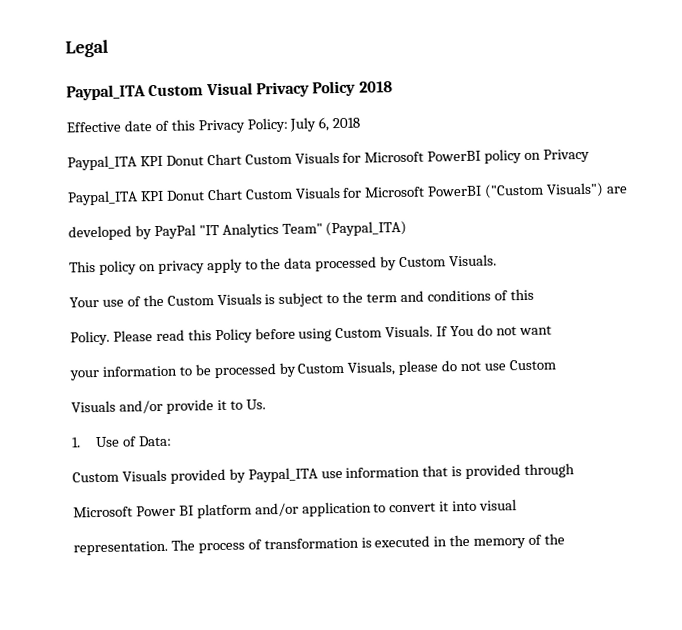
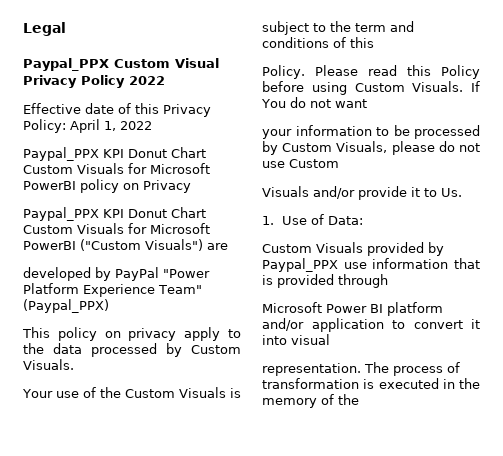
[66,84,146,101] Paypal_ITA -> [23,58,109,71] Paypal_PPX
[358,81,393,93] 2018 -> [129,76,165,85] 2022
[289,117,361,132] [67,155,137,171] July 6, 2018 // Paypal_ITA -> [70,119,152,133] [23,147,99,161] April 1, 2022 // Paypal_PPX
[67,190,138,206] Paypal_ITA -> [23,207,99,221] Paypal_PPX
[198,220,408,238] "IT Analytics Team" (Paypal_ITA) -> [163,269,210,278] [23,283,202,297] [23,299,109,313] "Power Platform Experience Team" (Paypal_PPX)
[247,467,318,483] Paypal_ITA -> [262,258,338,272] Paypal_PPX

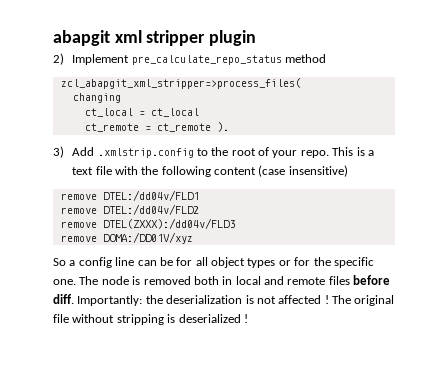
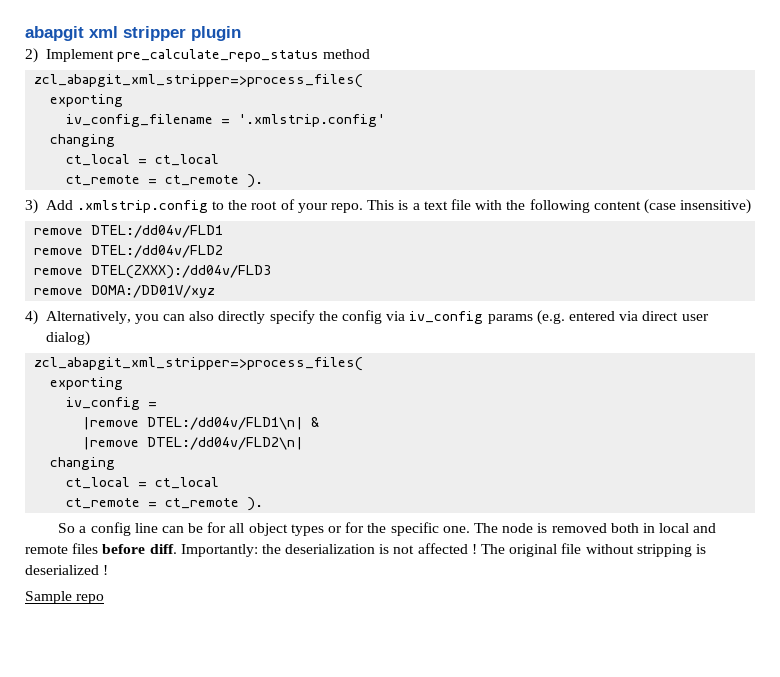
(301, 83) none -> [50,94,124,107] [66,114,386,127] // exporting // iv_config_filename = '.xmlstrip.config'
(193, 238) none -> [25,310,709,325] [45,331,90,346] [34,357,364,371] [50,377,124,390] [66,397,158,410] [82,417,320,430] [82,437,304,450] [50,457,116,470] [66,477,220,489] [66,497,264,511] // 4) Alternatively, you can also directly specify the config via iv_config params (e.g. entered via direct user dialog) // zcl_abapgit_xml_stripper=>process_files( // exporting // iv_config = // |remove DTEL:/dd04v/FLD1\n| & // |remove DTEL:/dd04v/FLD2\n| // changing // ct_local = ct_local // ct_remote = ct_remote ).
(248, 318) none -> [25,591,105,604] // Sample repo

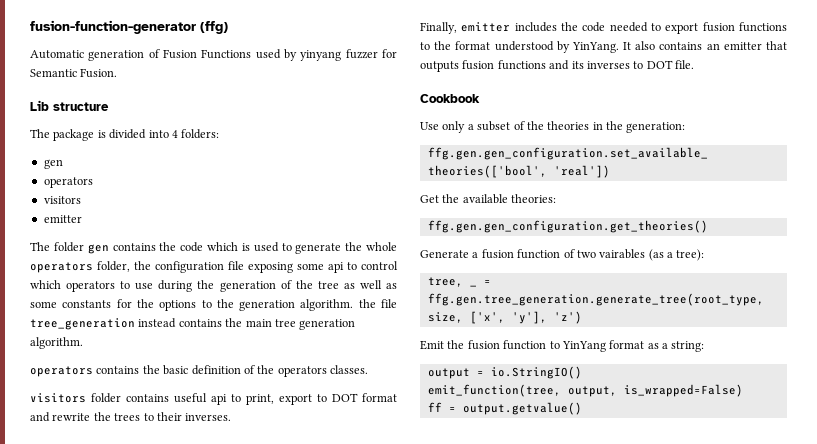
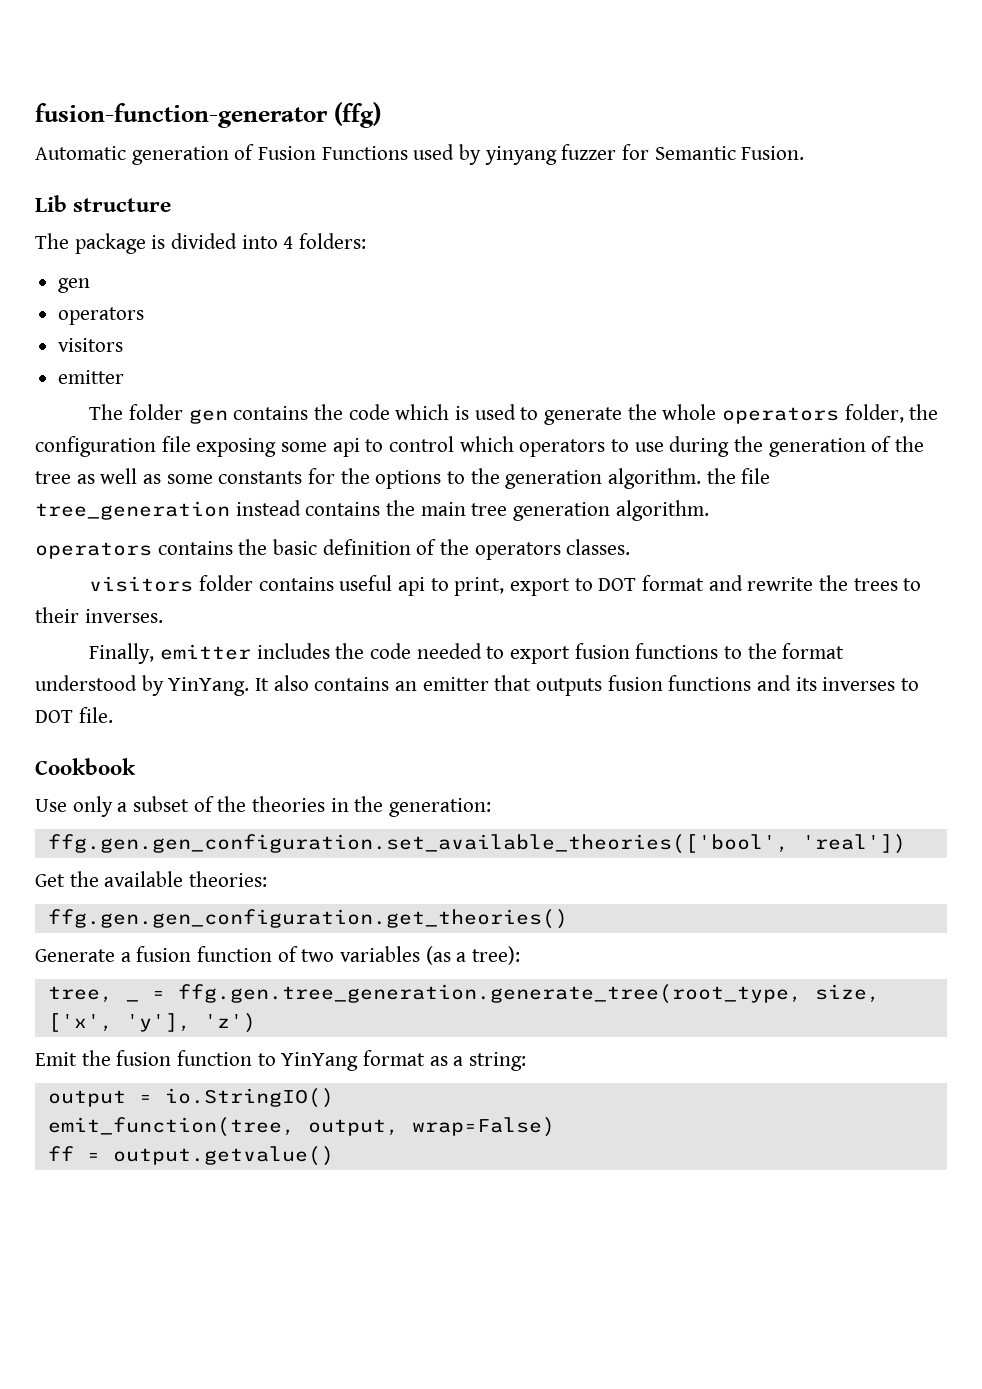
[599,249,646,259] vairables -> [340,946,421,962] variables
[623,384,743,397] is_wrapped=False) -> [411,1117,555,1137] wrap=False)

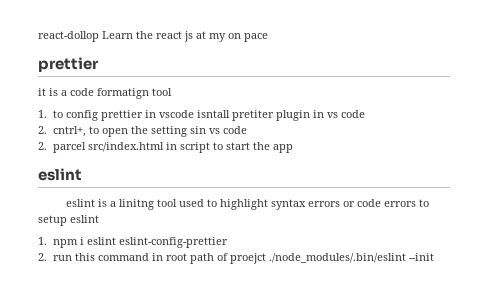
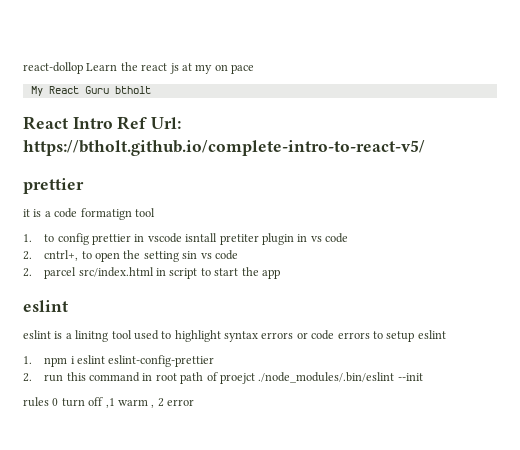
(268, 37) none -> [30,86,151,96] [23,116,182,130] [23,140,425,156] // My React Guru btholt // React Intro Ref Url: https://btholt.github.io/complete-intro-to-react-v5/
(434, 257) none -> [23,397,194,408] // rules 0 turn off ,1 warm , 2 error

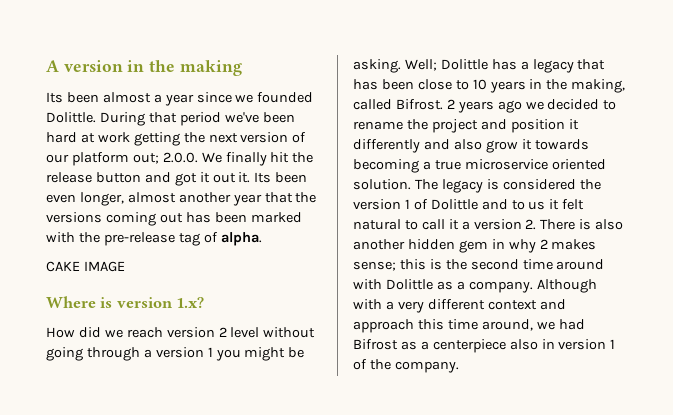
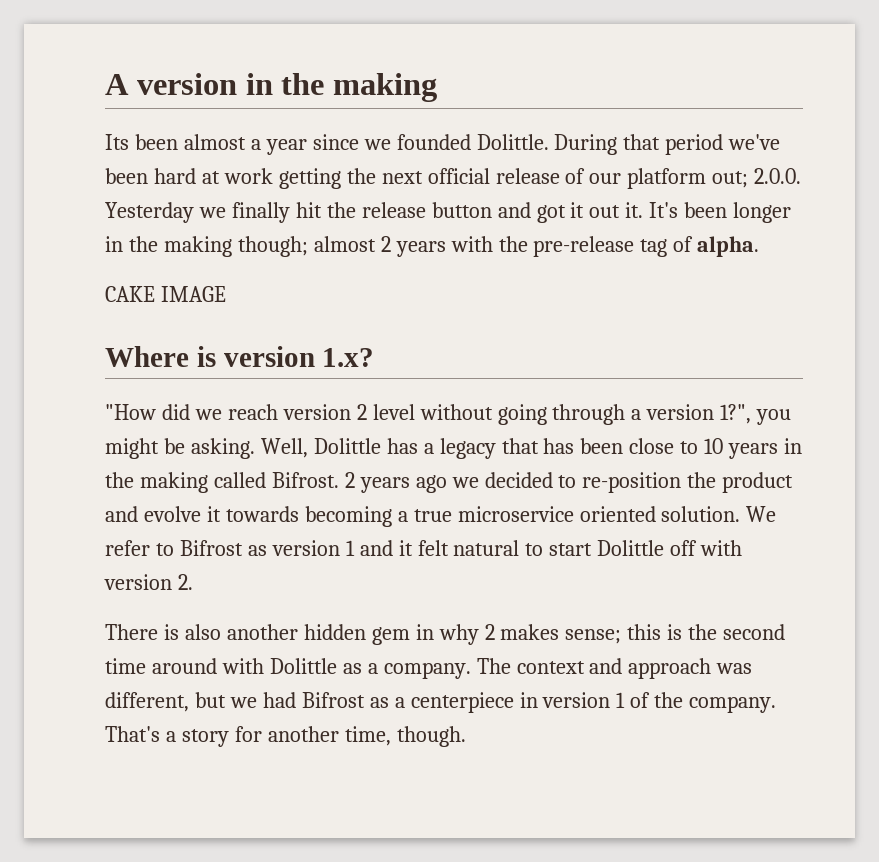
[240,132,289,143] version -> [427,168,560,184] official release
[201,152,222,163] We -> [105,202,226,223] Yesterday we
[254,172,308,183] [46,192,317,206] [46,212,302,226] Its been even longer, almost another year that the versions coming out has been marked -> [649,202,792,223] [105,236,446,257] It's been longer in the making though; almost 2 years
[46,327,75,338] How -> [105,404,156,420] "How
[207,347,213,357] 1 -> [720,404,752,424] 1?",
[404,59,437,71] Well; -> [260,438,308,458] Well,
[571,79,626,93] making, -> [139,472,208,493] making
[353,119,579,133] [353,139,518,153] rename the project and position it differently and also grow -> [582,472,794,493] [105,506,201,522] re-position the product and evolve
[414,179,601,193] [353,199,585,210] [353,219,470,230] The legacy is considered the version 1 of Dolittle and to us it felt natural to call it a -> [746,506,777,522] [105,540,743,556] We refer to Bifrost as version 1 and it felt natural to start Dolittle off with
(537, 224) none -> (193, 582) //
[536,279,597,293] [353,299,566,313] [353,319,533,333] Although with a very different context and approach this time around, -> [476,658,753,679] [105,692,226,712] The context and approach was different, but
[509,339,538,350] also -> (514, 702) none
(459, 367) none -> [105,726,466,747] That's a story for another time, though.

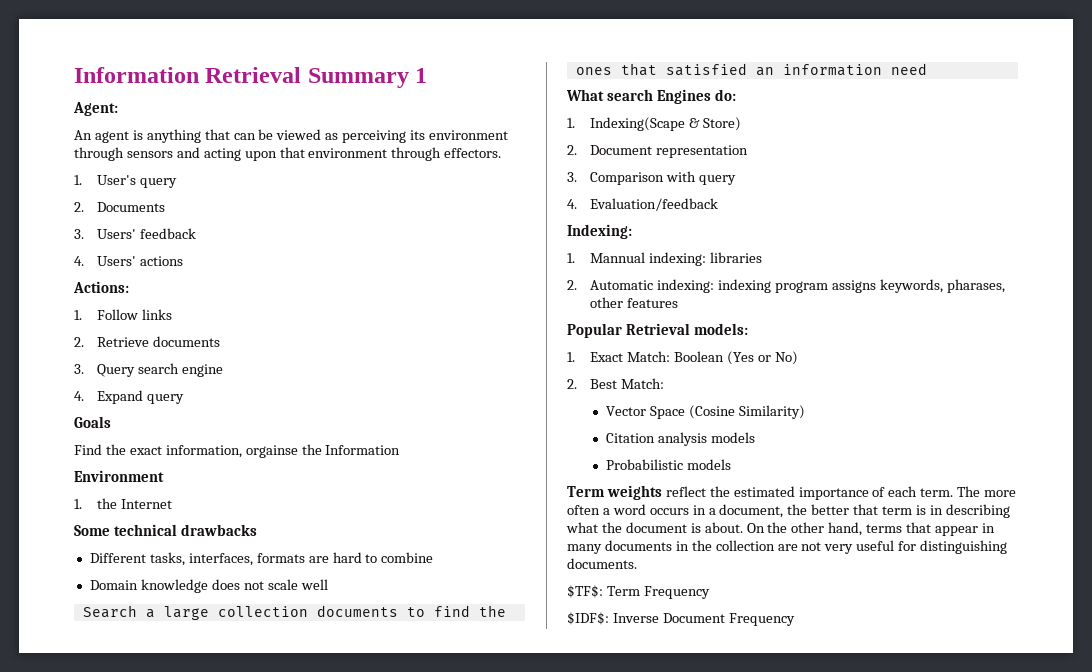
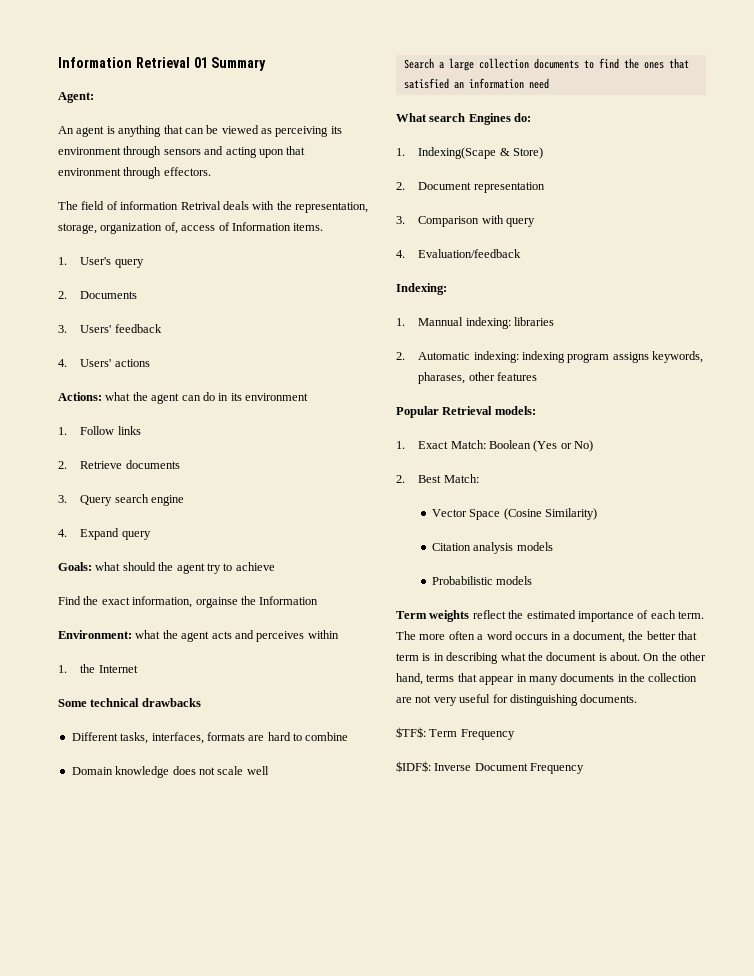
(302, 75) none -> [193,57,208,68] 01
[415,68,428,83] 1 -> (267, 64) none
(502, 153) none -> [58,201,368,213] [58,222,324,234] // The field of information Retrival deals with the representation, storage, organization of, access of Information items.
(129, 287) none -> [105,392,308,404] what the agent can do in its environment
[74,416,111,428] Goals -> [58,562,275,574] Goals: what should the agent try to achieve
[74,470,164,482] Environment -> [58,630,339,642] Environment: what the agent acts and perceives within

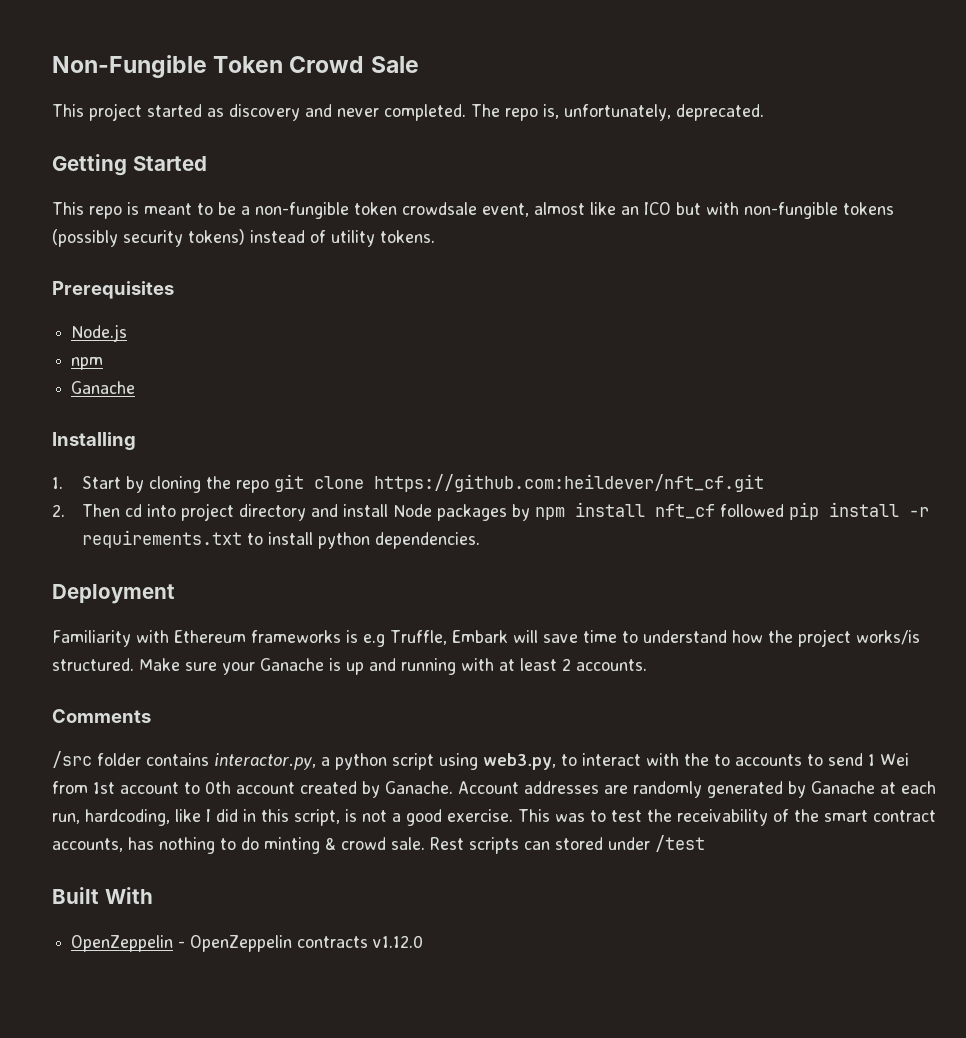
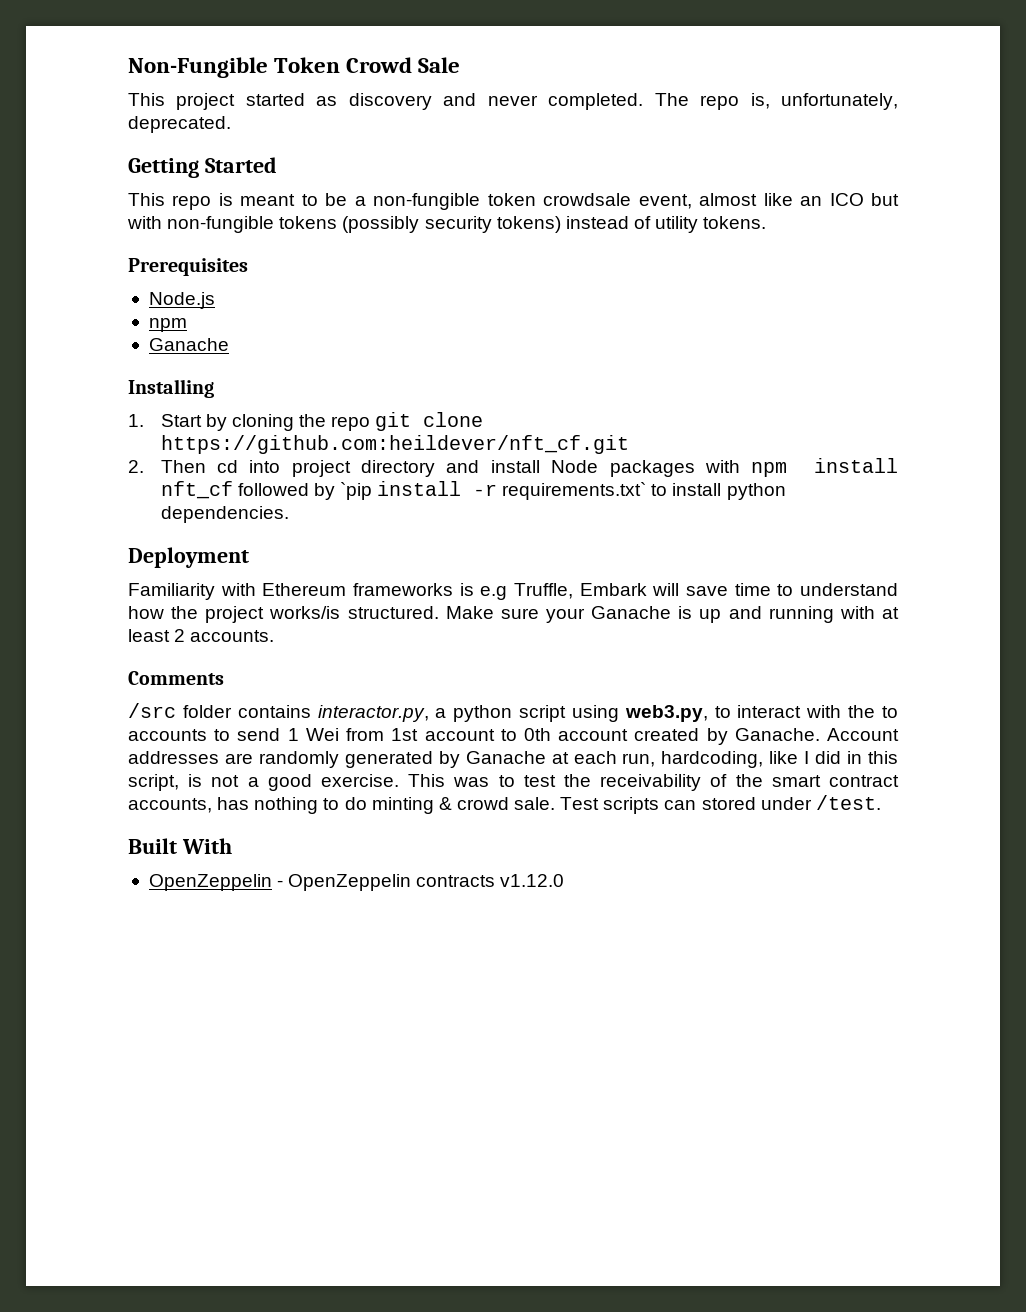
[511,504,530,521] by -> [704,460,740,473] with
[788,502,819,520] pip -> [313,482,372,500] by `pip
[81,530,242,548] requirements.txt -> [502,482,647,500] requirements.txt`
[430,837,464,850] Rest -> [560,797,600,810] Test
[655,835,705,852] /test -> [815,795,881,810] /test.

--------

> What this task involves: Find the line with "[358,81,393,93] 2018 -> [129,76,165,85] 2022" and the line with "[599,249,646,259] vairables ->" in the records above. Copy both and all lines between them exactly, without pictures.

> Task solution:
[358,81,393,93] 2018 -> [129,76,165,85] 2022
[289,117,361,132] [67,155,137,171] July 6, 2018 // Paypal_ITA -> [70,119,152,133] [23,147,99,161] April 1, 2022 // Paypal_PPX
[67,190,138,206] Paypal_ITA -> [23,207,99,221] Paypal_PPX
[198,220,408,238] "IT Analytics Team" (Paypal_ITA) -> [163,269,210,278] [23,283,202,297] [23,299,109,313] "Power Platform Experience Team" (Paypal_PPX)
[247,467,318,483] Paypal_ITA -> [262,258,338,272] Paypal_PPX

(301, 83) none -> [50,94,124,107] [66,114,386,127] // exporting // iv_config_filename = '.xmlstrip.config'
(193, 238) none -> [25,310,709,325] [45,331,90,346] [34,357,364,371] [50,377,124,390] [66,397,158,410] [82,417,320,430] [82,437,304,450] [50,457,116,470] [66,477,220,489] [66,497,264,511] // 4) Alternatively, you can also directly specify the config via iv_config params (e.g. entered via direct user dialog) // zcl_abapgit_xml_stripper=>process_files( // exporting // iv_config = // |remove DTEL:/dd04v/FLD1\n| & // |remove DTEL:/dd04v/FLD2\n| // changing // ct_local = ct_local // ct_remote = ct_remote ).
(248, 318) none -> [25,591,105,604] // Sample repo

[599,249,646,259] vairables -> [340,946,421,962] variables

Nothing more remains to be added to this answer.